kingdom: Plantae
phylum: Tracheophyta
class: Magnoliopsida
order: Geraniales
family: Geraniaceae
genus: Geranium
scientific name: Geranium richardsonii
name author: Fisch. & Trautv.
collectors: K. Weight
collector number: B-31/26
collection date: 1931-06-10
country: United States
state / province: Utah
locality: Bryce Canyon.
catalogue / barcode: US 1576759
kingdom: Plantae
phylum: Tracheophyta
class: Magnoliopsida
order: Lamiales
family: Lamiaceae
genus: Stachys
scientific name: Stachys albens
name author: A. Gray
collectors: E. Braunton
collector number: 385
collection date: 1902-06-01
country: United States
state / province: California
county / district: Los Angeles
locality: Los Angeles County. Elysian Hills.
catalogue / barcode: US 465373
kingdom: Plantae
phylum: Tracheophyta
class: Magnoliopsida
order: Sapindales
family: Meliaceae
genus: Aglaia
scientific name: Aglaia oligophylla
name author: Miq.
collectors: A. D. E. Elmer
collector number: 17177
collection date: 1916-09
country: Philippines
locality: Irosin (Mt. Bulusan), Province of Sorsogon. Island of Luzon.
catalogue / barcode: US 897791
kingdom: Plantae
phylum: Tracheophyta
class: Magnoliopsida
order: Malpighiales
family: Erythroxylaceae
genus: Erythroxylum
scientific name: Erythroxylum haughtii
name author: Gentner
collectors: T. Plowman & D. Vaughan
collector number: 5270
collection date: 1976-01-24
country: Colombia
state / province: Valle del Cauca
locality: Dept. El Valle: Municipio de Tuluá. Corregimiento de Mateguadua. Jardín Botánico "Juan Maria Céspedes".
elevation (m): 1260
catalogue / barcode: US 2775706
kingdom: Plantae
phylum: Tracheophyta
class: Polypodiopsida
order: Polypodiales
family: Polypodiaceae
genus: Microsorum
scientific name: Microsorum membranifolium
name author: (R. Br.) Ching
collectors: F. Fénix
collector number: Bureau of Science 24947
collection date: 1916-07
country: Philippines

* * *

Rewrite all of the data above, replacing "catalogue / barcode" with "catalog number" wherever it occurs and leaving everything else unchanged.

kingdom: Plantae
phylum: Tracheophyta
class: Magnoliopsida
order: Geraniales
family: Geraniaceae
genus: Geranium
scientific name: Geranium richardsonii
name author: Fisch. & Trautv.
collectors: K. Weight
collector number: B-31/26
collection date: 1931-06-10
country: United States
state / province: Utah
locality: Bryce Canyon.
catalog number: US 1576759
kingdom: Plantae
phylum: Tracheophyta
class: Magnoliopsida
order: Lamiales
family: Lamiaceae
genus: Stachys
scientific name: Stachys albens
name author: A. Gray
collectors: E. Braunton
collector number: 385
collection date: 1902-06-01
country: United States
state / province: California
county / district: Los Angeles
locality: Los Angeles County. Elysian Hills.
catalog number: US 465373
kingdom: Plantae
phylum: Tracheophyta
class: Magnoliopsida
order: Sapindales
family: Meliaceae
genus: Aglaia
scientific name: Aglaia oligophylla
name author: Miq.
collectors: A. D. E. Elmer
collector number: 17177
collection date: 1916-09
country: Philippines
locality: Irosin (Mt. Bulusan), Province of Sorsogon. Island of Luzon.
catalog number: US 897791
kingdom: Plantae
phylum: Tracheophyta
class: Magnoliopsida
order: Malpighiales
family: Erythroxylaceae
genus: Erythroxylum
scientific name: Erythroxylum haughtii
name author: Gentner
collectors: T. Plowman & D. Vaughan
collector number: 5270
collection date: 1976-01-24
country: Colombia
state / province: Valle del Cauca
locality: Dept. El Valle: Municipio de Tuluá. Corregimiento de Mateguadua. Jardín Botánico "Juan Maria Céspedes".
elevation (m): 1260
catalog number: US 2775706
kingdom: Plantae
phylum: Tracheophyta
class: Polypodiopsida
order: Polypodiales
family: Polypodiaceae
genus: Microsorum
scientific name: Microsorum membranifolium
name author: (R. Br.) Ching
collectors: F. Fénix
collector number: Bureau of Science 24947
collection date: 1916-07
country: Philippines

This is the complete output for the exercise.